Matrix Theory. From Generalized Inverses to Jordan Form
This book is designed for a “second” course in linear algebra and matrix theory taught at the senior undergraduate and early postgraduate level. It presupposes that the reader has already taken a one-semester course on the elements of linear algebra. The necessary prerequisites are summarized in four appendices. The text is divided into twelve chapters. Chapter 1 is on solutions of systems of linear equations with an emphasis on invertible matrices, and it contains a treatment of the Henderson-Searle formula for the inverse of a sum of matrices and its generalizations. Chapter 2 introduces LU factorization and the Frame algorithm for computing the coefficients of the characteristic polynomial leading to the Cayley-Hamilton theorem. Chapter 3 is on Sylvester’s rank formula and its many consequences. The chapter culminates with the characterization of nilpotent matrices. Left and right inverses are also introduced.

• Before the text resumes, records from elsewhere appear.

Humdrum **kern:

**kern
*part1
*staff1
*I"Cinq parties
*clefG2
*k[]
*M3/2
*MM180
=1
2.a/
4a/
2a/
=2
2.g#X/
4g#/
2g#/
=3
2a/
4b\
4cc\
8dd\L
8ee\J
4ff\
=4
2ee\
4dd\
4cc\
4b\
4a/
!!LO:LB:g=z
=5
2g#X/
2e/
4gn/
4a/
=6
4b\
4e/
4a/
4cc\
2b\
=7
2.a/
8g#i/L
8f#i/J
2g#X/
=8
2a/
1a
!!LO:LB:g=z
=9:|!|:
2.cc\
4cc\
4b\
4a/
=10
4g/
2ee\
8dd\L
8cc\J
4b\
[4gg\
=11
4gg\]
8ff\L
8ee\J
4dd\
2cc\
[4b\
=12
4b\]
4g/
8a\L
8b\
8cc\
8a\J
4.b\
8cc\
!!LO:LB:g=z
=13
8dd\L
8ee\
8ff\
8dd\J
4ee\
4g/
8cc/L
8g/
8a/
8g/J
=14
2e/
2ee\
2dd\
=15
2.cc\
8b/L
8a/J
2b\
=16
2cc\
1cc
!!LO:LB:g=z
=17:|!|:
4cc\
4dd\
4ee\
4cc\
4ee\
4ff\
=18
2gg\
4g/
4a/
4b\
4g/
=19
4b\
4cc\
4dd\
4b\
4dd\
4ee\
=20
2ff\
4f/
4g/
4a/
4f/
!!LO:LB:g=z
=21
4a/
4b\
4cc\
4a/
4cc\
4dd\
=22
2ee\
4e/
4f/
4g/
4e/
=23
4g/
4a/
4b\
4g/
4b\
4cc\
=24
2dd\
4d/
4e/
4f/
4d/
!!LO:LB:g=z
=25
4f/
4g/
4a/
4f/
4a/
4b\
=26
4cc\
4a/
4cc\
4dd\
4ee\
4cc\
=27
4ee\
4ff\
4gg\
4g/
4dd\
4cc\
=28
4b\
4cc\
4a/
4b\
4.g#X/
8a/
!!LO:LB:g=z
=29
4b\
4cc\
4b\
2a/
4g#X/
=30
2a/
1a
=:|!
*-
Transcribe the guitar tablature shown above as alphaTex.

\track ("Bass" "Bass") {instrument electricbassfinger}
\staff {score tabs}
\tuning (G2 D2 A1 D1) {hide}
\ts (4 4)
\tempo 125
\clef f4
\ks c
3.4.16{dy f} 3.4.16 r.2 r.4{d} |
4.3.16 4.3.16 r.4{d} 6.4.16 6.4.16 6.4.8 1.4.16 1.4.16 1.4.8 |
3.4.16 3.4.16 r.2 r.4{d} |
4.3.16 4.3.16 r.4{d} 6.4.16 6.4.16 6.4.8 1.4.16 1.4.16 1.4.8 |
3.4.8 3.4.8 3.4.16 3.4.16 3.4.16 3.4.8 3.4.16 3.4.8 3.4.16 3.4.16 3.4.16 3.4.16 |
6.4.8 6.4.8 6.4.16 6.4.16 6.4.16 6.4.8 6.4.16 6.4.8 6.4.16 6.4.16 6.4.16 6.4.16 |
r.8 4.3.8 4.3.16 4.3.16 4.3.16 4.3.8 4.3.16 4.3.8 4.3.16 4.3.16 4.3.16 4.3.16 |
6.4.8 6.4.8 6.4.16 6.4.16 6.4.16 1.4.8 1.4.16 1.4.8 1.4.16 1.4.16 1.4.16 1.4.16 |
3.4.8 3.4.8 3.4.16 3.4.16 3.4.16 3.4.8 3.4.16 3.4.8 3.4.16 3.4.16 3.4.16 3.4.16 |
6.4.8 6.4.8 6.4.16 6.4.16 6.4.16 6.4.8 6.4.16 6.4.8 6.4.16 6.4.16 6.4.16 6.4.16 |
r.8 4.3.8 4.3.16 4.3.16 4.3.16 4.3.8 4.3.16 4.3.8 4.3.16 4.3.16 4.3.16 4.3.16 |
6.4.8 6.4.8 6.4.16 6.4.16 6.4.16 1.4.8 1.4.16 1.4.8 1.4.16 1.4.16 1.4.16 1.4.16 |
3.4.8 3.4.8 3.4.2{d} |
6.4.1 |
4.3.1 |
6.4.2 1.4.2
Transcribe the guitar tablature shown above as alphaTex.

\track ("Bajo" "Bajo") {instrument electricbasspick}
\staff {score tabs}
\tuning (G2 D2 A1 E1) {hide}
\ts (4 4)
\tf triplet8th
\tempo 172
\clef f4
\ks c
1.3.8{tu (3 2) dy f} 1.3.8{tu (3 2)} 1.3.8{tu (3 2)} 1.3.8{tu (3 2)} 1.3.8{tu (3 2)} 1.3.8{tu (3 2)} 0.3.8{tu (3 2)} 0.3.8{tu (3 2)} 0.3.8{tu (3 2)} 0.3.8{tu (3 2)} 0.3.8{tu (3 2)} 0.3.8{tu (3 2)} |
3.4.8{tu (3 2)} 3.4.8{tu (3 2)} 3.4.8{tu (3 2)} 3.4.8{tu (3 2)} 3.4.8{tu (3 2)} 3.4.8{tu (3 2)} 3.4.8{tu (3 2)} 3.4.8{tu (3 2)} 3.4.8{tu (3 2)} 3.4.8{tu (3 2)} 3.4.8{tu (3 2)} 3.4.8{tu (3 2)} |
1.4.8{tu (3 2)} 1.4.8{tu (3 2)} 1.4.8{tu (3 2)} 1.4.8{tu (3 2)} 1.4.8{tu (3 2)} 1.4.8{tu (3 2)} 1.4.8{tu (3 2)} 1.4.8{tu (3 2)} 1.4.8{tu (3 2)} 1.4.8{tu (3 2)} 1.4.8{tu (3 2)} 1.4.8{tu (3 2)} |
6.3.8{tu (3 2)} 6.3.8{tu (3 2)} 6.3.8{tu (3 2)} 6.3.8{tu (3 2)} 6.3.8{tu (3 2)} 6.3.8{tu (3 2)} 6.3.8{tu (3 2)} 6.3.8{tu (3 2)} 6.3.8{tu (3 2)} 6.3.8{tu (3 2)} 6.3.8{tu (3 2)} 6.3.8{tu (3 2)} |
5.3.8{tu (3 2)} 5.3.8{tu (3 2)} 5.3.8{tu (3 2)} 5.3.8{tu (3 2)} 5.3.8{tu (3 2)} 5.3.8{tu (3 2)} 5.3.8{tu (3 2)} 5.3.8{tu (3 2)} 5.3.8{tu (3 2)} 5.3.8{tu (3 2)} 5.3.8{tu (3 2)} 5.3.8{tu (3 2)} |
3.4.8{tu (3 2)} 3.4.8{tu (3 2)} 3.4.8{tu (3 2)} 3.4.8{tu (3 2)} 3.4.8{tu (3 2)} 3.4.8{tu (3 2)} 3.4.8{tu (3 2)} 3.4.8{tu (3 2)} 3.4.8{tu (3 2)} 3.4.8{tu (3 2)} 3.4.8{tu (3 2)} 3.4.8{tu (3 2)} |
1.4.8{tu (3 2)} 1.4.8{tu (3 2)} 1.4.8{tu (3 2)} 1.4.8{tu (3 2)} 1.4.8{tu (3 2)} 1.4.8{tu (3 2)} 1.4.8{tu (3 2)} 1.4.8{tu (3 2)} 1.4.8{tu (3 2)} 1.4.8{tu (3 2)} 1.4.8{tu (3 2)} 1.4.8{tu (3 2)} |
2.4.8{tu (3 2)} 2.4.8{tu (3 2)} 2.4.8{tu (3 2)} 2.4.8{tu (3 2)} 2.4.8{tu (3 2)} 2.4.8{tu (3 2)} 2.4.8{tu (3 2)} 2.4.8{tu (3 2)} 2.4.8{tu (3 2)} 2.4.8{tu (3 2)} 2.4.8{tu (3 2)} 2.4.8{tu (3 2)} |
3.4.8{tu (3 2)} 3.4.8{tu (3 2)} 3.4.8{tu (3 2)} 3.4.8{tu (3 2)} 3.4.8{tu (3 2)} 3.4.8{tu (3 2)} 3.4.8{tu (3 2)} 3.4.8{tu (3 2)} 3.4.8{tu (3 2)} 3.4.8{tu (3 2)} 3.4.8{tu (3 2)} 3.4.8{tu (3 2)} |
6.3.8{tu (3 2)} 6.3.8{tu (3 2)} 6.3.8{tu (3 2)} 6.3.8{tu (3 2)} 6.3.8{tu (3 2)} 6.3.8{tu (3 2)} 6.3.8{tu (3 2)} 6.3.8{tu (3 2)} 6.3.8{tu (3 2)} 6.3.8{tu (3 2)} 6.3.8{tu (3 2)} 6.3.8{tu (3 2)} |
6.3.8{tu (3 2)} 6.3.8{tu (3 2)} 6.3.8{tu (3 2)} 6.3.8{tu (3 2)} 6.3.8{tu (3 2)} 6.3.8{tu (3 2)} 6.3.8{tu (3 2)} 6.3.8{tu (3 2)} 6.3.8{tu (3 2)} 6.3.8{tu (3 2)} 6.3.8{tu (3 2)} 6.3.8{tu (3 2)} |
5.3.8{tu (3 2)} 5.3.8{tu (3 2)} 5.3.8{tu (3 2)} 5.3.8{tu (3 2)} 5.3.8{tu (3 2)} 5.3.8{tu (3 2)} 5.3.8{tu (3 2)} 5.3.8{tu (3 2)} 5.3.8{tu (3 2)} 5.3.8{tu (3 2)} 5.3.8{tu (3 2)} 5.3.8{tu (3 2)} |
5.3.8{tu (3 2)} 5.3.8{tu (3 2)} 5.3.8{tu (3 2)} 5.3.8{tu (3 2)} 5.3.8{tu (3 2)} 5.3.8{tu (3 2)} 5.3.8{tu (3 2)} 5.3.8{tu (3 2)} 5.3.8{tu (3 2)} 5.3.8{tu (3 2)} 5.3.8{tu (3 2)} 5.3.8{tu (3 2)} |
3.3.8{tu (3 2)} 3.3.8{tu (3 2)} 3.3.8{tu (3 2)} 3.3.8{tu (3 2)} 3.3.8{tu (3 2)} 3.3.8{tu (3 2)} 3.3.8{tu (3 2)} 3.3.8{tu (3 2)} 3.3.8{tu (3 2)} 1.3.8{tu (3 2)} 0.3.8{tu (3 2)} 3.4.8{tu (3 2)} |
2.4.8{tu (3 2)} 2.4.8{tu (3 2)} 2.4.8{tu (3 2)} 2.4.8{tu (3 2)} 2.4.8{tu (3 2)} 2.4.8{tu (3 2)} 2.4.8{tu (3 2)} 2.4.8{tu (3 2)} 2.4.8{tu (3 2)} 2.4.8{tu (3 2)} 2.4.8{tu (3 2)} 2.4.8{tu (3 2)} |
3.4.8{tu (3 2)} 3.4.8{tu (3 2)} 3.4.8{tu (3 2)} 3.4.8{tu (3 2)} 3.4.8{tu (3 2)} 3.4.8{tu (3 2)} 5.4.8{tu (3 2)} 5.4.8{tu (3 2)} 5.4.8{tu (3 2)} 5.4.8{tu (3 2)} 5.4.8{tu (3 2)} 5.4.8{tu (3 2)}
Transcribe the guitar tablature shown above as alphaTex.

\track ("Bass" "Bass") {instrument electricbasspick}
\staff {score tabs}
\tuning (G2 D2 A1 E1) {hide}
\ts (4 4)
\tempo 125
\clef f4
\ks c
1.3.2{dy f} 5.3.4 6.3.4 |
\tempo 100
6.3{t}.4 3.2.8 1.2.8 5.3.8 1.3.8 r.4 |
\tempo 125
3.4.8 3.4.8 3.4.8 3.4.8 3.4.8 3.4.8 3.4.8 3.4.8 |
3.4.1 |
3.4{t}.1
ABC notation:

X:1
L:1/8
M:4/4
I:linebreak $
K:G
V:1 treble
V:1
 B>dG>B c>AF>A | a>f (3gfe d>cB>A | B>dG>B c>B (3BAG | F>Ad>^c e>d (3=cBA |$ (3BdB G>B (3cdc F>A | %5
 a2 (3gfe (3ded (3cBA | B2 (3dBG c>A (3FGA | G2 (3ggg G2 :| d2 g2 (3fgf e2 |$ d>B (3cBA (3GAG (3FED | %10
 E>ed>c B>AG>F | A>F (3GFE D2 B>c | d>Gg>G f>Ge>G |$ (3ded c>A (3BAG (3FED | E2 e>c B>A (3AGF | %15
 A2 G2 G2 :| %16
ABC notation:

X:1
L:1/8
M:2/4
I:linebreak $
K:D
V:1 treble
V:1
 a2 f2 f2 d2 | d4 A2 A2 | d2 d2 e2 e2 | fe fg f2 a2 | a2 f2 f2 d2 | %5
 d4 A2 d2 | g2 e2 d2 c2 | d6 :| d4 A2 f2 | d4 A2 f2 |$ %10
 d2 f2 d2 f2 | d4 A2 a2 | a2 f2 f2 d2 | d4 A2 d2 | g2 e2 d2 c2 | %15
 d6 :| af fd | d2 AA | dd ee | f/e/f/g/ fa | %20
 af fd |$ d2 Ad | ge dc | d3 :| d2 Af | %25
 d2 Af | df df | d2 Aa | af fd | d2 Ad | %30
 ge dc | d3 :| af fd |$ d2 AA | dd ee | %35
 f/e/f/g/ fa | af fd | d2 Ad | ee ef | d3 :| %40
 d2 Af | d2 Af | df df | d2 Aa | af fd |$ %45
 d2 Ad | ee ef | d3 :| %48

Chapter 4 introduces the main theme of the book: the Moore-Penrose inverse. It is followed in chapter 5 by generalized inverses. A short chapter 6 is about norms followed by chapter 7 on inner products, in particular on the QR factorization and algorithms to find it. The minimum norm and the least square solutions and its connection to the Moore-Penrose inverse are also presented. Chapter 8 discusses orthogonal projections and a connection between the Moore-Penrose inverse and the orthogonal projections on the fundamental subspaces of a matrix. Chapter 9 covers the spectral theorem and chapter 10 covers the primary decomposition theorem, Schur’s triangularization theorem and singular value decomposition. The book then culminates with the Jordan canonical form theorem in chapter 11 and a brief introduction to multilinear algebra in chapter 12. The book contains numerous exercises and homework problems as well as suggestions for further reading. Many concepts are demonstrated with the help of MATLAB.